Não sei até que ponto te apercebeste do quão importante foi a tua amizade numa altura turbulenta da minha vida. Em parte, porque nunca te falei desses tumultos. Nunca senti necessidade; não eram para ali chamados. Porque contigo estava noutro mundo, longe desses reboliços da escola. Num mundo de saltos, treino, competição, mayllots... mas também de bom-senso, pedagogia, aprendizagem... Na frente da carrinha do clube, enquanto o pessoal dormia ou brincava lá atrás, discutíamos as atitudes dos outros treinadores e ginastas quase tanto como a execução e dificuldade das séries que levavam a prova, ou as pontuações.
Nem tudo eram rosas. Houve alturas em que me levaste aos arames, e me tiraste do sério – e informei-te disso alto e bom som, com os gritos e as lágrimas que me saem em momentos de profunda irritação.

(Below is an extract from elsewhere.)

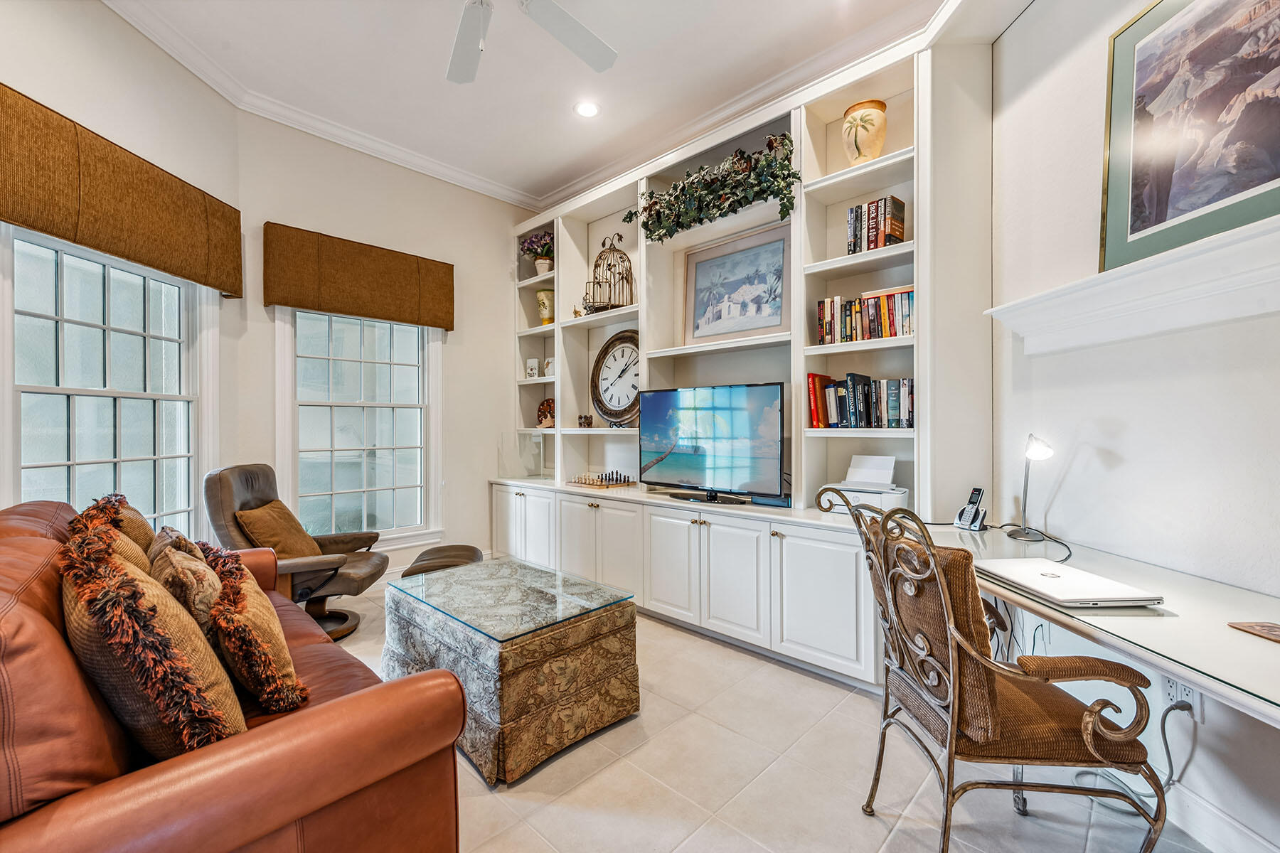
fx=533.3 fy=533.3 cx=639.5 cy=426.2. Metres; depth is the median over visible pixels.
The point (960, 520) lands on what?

Agora que penso nisso, deve ter havido momentos em que te fiz desesperar, também, quando um medo infundado me impedia de fazer o que querias, ou de tentar sequer.
Apesar disso – ou talvez em parte por causa disso – ajudaste-me a arranjar estratégias para ultrapassar os nervos – ou melhor, para os canalizar de forma útil, como aprendemos juntos que era preferível. Deste-me um lugar seguro, onde ser eu própria. Reconheceste a minha dedicação, e a minha ligação a alguns dos miúdos, e puseste-a a uso para o bem de todos os envolvidos. Davas-me boleia na tua mota uma vez por semana para que pudesse ter mais um treino, e nunca gozaste comigo quando no Inverno – e por insistência da minha mãe – levava vestido o fato de mota que tinha sido do meu pai, e que me ficava comicamente grande.
Acima de tudo, e apesar de me conheceres desde os meus 10 anos, e de me teres visto crescer, apercebeste-te de que tinha crescido, e a certa altura começaste a tratar-me de igual para igual. Passámos a ser amigos. Ensinaste-me muita coisa, mas sobretudo deste-me espaço para ser confiante. Na altura não o sabíamos, mas estávamos a criar memórias que provavelmente vão ficar comigo o resto da vida, e ser reavivadas sempre que vejo um dos poucos filmes que tenho de campeonatos e saraus. Emoções que são reavivadas quando vejo os trampolins nos olímpicos, na TV... Sim, que deixei de saltar há anos, mas ainda sonho regularmente com os trampolins... e acho que em parte isso também é culpa tua!